I will mention another issue that is more specific and personal to me, and I hope colleagues will indulge me. In my constituency in Herefordshire, we have been trying to create a new model of higher education through what we call a new model institute in technology and engineering. It has attracted a great deal of attention across Government because it creates the possibility of significant regional economic growth that is closely tied to the creation of university campuses in cathedral cities such as Canterbury, York and Lincoln. I flag it now because, from a national perspective, it represents a portable model by which higher education of the most value-added kind, and that therefore has benefits for entrepreneurship and business formation, can be moved to all parts of the country, having been tested and developed in Herefordshire. One would think that this was something that Government at all levels would support. Her Majesty’s Government, in the form of the Department for Education, the Department for Business, Energy and Industrial Strategy, and the Ministry for Housing, Communities and Local Government, have been extremely supportive of it.

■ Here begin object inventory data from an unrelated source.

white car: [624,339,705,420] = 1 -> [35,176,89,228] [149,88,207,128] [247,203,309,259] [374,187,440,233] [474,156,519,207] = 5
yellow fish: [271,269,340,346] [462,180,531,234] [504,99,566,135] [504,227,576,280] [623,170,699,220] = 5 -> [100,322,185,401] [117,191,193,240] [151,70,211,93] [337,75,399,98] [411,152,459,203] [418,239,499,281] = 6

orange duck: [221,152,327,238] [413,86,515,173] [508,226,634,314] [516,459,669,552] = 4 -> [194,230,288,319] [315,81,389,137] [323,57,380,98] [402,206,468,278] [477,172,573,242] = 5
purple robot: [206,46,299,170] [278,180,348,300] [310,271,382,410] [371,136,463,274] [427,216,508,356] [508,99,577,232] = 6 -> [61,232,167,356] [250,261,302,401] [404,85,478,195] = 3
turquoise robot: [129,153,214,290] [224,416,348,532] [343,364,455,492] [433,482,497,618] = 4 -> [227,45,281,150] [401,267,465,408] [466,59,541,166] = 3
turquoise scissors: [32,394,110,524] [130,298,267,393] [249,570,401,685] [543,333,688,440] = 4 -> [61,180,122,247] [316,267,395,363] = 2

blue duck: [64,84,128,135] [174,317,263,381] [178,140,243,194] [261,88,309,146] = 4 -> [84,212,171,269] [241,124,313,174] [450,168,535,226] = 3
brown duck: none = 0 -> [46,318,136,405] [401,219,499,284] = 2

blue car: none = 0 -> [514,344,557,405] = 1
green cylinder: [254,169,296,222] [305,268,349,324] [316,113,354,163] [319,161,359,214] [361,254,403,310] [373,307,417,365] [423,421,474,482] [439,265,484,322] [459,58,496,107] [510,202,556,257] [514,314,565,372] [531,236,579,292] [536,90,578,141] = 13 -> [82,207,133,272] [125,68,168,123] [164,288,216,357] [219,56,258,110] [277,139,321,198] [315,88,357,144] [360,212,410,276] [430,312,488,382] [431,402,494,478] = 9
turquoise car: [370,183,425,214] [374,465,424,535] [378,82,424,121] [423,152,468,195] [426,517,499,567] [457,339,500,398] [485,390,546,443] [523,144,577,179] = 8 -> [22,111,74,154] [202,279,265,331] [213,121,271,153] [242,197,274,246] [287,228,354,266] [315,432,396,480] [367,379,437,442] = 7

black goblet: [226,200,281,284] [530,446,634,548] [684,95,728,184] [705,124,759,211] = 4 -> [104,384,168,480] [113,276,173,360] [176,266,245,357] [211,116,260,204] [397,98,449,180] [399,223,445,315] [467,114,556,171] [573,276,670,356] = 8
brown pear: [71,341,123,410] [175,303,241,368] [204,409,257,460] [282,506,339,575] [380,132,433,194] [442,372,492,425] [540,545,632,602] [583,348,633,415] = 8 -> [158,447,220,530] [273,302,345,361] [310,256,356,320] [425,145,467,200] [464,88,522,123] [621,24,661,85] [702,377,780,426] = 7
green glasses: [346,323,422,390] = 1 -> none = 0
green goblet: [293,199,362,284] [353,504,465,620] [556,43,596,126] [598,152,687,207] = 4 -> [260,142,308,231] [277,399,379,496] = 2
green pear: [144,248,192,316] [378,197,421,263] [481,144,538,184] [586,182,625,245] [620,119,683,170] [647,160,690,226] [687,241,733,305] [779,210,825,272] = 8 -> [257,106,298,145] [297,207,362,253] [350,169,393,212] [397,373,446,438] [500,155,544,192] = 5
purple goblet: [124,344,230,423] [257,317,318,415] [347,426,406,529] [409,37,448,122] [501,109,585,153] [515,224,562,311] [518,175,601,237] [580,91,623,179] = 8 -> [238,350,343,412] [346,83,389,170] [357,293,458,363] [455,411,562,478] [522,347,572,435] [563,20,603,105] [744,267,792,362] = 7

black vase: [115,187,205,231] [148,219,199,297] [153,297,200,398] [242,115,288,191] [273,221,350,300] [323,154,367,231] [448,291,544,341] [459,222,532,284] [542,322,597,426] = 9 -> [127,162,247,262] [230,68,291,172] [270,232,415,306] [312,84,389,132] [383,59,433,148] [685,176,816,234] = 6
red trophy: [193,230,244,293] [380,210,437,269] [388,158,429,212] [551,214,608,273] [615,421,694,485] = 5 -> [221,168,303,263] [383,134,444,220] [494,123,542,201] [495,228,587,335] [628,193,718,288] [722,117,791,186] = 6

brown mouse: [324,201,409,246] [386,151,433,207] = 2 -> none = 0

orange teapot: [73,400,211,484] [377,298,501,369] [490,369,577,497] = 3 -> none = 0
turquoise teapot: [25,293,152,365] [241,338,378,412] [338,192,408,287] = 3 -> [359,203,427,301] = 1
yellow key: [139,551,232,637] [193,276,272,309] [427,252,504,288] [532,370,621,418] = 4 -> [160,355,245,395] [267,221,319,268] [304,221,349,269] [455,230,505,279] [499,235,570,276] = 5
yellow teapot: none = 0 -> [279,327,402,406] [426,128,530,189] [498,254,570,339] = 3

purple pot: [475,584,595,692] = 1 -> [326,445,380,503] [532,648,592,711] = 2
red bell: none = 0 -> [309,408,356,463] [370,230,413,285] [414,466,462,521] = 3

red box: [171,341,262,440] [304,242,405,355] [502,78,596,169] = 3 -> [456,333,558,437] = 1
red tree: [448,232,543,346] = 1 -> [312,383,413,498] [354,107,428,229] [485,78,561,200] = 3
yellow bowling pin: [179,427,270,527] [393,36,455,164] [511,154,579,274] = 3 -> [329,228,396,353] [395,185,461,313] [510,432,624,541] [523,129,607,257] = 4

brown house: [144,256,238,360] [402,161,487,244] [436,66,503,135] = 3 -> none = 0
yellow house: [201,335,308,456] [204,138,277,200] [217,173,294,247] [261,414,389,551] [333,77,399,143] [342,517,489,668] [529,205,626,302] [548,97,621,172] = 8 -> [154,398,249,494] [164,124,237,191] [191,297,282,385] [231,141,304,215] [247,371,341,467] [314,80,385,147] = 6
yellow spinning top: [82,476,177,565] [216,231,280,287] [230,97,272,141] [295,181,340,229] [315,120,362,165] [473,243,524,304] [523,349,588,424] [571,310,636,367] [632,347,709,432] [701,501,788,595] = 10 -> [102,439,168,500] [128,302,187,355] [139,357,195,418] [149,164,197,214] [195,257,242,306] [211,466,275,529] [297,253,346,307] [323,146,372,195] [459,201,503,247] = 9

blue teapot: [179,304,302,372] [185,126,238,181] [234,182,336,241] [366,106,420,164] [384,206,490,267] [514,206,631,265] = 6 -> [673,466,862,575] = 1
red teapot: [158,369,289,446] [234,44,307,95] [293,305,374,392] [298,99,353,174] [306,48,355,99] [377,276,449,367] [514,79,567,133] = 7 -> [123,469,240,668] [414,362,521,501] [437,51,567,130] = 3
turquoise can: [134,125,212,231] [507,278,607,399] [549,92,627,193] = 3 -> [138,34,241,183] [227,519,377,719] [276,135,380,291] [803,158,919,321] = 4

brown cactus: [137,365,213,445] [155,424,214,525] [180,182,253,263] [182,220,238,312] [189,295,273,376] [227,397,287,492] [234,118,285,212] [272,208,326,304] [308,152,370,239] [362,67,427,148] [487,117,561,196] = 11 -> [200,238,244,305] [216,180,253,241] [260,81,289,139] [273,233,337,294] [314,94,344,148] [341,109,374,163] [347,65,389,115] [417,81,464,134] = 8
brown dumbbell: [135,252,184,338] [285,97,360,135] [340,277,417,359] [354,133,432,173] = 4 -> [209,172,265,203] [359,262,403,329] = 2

One might also think that the local enterprise partnership, the Marches LEP, would support it. I am sorry to tell colleagues that the Marches LEP—I say this having had at least a year of wrestling with it on this topic—has been absolutely diabolical in the way it has treated this very innovative project. It has received £23 million from Government and all the support one could imagine. It has received private sector investment, and investment from matched funds. The LEP, which by charter is supposed to support economic growth in the Marches, has done nothing but prevaricate and delay. Even now, it is seeking to impose a £5 million indemnity on Government investment, although the Government made it clear in letters from the Secretary of State and from senior civil servants as early as January 2019 that no such indemnity was required. The specific people involved—the then chairman of the LEP, Graham Wynn, and the chief executive, Gill Hamer—should be subjected to significant criticism in the House. I put it on record that this important opportunity for a portable model of regional growth in higher education, which was developed through a pioneering model of tech and engineering at university and which offers possibilities and creativity, has been ignored and is being actively undermined.

Having said that, let me congratulate my right hon. Friend the Member for Wokingham again on introducing this very wide-ranging and important debate, which has examined not merely specific policy change but the very basis of economics itself. I thank him for securing the debate.